Golden Records are Data Objects and are therefore modeled using the DataObject concept. As such there is nothing special about them, except for the fact that it’s instances are of the highest quality and have additional meta-data (such as lineage, identifying fields for the original data stores etc.). To recognize it visually on architecture views, the graphical shape for all Golden Records should be visually appealing. For example:
The same goes for the MDM system: to distinguish it from other systems, the same crown-icon can be added to the top-right corner of the ApplicationComponent concept. It should be noted that MDM systems by various vendors have different functionality – obviously with some overlap. The functionality of such systems should be modeled (as is the case with any regular ApplicationComponent) using ApplicationFunctions.
More challenging is to model the lineage of Data Objects. The trick is that we want to represent how fields of several Data Objects are transformed into the Fields of the Golden Record. It goes too far to flesh out the actually transformation rules
but we should at least be able to pinpoint “what goes where” (i.e., data placement, data movement, etc.).
The UsedBy relation may have the most natural feel to it, but has different semantics in ArchiMate; it is actually not allowed between two DataObjects. The Flow relation also has its merits, but modeling flow is also syntactically not allowed between DataObjects. We found that the use of (a profiled version) the AggregationRelation between DataObjects works well in this context. The intended meaning of this relation is “information from the source DataObjects is aggregated into the target, Master DataObject”.
The profile ideally changes this graphic shape of the relation (dashed line, perhaps slightly thicker line width). This way it cannot be confused with a regular AggregationRelation. This works at two levels:
- Between the Fields of the Golden Record and the Fields from DataObjects that it consists of
- Between the Golden Record and the DataObjects of whose Fields it consists of (which is a derived relation)
The following diagram illustrates this:
Using these mechanisms with modern tooling such as BiZZdesign Architect, we should be able to generate a “tree view” that shows the entire lineage of an Entity or a Data Object. This is particularly useful for the Entity and the Golden Record. It will be fairly straightforward to automatically generate the following views:
- The Entity (BusinessObject) and the DataSteward (BusinessRole) who is responsible for it
- The Golden Record (DataObjects) that realizes it (RealizationRelation)

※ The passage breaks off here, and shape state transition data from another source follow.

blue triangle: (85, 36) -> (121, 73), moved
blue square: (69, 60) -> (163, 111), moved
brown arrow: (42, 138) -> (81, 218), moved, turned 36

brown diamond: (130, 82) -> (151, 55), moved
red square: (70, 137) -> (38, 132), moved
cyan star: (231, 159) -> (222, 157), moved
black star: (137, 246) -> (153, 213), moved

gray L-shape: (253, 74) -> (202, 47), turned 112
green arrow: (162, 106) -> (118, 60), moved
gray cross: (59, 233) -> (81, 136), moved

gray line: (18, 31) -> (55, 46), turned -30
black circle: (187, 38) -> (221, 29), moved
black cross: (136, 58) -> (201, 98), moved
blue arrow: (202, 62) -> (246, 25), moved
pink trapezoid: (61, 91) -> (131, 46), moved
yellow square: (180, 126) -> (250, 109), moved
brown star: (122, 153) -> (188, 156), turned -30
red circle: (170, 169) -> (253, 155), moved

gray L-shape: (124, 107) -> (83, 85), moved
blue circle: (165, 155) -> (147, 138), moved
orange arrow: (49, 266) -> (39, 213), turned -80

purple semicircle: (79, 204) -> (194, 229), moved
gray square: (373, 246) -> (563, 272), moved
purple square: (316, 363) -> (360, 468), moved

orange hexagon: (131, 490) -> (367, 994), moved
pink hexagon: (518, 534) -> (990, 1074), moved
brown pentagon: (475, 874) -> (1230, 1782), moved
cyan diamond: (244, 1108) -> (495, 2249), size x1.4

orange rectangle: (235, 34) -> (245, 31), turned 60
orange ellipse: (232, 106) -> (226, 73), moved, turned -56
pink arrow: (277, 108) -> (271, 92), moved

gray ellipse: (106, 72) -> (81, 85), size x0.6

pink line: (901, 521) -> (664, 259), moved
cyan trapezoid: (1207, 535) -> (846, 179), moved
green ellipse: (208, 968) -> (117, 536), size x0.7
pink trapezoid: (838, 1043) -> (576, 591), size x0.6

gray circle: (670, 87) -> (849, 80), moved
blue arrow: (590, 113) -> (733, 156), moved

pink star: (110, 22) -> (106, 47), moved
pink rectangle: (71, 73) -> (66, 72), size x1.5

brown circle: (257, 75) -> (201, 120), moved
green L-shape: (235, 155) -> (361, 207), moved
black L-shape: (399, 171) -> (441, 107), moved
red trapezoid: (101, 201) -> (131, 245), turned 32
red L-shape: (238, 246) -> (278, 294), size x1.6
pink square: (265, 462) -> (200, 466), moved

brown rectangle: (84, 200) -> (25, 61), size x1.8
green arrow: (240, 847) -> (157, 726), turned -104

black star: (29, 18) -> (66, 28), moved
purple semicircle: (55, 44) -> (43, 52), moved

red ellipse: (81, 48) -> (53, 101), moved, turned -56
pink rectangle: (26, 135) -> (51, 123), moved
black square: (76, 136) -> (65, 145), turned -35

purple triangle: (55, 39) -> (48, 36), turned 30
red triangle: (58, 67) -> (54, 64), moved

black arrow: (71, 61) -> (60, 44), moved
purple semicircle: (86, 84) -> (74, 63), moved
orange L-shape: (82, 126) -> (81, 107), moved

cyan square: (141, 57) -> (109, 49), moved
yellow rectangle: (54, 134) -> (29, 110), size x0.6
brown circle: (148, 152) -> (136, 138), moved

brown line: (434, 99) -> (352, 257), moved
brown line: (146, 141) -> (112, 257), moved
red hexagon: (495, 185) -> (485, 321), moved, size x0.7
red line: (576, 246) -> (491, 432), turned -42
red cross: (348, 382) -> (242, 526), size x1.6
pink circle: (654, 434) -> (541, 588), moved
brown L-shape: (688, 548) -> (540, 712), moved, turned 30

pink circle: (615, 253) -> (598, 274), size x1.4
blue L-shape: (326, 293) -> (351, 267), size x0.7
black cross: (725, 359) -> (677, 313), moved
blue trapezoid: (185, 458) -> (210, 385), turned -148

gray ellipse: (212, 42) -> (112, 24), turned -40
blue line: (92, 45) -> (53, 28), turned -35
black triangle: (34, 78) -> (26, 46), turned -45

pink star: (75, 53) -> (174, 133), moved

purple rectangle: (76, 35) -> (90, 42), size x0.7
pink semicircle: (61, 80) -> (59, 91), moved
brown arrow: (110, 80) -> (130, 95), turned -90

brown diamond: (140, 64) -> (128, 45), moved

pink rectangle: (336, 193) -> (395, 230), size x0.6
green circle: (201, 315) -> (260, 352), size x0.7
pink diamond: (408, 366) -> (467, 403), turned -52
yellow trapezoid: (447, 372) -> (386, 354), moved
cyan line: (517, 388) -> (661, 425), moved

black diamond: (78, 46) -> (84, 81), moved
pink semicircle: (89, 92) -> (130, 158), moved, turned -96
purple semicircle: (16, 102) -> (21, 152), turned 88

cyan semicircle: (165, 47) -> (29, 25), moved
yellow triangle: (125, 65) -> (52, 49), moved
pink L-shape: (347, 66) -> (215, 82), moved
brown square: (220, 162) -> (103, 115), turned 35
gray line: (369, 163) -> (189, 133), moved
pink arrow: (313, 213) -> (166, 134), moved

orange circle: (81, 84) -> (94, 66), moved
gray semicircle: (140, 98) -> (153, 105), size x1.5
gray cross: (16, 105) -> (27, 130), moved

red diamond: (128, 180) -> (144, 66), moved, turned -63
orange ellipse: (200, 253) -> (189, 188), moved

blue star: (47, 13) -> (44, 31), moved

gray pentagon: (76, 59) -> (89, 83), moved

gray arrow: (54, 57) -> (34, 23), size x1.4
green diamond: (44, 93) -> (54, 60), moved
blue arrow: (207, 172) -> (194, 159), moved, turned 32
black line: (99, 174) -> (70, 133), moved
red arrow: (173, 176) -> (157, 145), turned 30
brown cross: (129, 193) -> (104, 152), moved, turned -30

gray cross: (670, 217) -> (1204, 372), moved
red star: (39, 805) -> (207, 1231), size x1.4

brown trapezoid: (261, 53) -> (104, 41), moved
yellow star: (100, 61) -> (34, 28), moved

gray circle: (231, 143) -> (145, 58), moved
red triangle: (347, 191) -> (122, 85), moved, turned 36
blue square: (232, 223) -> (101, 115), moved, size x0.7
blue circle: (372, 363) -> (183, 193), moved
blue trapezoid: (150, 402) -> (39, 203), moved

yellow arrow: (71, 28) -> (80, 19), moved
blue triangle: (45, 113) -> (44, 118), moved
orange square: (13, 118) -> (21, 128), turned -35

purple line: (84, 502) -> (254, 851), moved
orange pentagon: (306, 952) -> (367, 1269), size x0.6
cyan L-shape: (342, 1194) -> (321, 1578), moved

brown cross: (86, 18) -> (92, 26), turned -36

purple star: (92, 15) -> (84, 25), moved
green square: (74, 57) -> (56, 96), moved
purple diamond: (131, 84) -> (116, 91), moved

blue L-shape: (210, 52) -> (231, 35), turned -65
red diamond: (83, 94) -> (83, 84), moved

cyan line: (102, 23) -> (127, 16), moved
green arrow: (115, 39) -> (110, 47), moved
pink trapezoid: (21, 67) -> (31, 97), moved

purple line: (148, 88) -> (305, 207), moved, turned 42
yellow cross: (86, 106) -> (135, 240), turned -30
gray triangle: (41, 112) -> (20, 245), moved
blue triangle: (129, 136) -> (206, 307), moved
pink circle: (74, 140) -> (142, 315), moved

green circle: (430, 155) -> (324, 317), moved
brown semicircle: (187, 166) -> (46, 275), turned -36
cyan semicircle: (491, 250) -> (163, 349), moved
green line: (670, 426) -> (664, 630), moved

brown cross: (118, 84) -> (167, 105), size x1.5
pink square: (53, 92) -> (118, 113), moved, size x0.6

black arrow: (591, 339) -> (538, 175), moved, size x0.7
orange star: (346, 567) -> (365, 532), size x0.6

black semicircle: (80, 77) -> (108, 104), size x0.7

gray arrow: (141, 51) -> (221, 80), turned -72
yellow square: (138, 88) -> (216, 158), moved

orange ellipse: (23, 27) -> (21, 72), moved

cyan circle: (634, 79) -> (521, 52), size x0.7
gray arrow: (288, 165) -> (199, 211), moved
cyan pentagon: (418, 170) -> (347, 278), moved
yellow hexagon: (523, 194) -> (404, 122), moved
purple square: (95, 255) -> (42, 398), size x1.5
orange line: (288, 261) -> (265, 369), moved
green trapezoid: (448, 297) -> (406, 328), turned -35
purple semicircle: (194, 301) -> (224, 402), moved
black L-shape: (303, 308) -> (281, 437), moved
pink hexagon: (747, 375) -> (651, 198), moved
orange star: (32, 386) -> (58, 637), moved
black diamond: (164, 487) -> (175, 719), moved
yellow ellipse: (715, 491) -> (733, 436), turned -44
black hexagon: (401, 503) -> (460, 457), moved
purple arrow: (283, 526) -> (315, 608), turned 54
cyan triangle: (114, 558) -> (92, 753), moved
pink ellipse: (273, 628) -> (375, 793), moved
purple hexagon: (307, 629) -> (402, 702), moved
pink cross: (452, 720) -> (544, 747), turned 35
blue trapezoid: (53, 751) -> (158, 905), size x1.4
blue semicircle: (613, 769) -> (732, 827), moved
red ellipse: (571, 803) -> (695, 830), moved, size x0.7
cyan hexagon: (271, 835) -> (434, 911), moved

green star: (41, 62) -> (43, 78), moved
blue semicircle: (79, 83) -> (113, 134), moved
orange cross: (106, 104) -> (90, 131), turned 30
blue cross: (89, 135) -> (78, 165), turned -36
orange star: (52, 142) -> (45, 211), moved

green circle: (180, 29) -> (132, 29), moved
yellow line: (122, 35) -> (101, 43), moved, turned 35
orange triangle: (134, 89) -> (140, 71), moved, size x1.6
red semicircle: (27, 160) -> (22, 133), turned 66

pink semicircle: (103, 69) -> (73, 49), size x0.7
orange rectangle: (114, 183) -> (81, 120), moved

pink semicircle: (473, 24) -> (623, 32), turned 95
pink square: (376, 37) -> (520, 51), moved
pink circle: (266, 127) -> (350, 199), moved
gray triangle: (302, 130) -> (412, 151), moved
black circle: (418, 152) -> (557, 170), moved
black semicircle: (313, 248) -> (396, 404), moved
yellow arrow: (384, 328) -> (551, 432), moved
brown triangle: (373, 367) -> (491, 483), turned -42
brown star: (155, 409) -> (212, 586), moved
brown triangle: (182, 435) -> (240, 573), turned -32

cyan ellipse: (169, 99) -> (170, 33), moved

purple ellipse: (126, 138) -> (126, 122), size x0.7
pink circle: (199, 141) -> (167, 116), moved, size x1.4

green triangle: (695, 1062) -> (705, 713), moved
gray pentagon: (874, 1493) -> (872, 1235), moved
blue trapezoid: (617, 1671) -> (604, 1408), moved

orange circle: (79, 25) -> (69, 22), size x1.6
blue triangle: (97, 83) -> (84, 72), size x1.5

- For the Golden Record, show the DataObjects that it is made up from (AggregationRelation with a transformation profile)
- For all Data Objects, show the Fields (DataObjects) with a label view
- For all Data Objects, also include the associated Systems by drawing the ApplicationComponents and the AccessRelations
Along the same lines, the lineage can be visualized in a data movement type diagram:
- Select any Data Object and generate a view that shows in which System it is managed. Draw this ApplicationComponent on the canvas
- From the originally selected Data Object, follow the AssociationRelations with the transformation profile to find out if it is used to form another Data Object elsewhere in another System. Draw this other ApplicationComponent. Also draw a FlowRelation between the ApplicatonCompents and label this relation with the name of the DataObject.
- Repeat this step until a Golden Record is found. Draw this Golden Record (DataObject) in the last ApplicationComponent in the chain of Systems.
The end result could be something along these lines:
Part of what we covered so far (e.g., keeping track of the lineage of data, stewardship etc.) is considered to be meta data. This is a broad topic in itself and we will give a brief introduction in the next posting in this series. If you have any questions or suggestions, please drop us a note!
1) In practice these rules are pertinent to the design of so-called ETL processes. ETL stands for “Extraction (of data from a source), Transformation (to the target format) and Load (in the target system).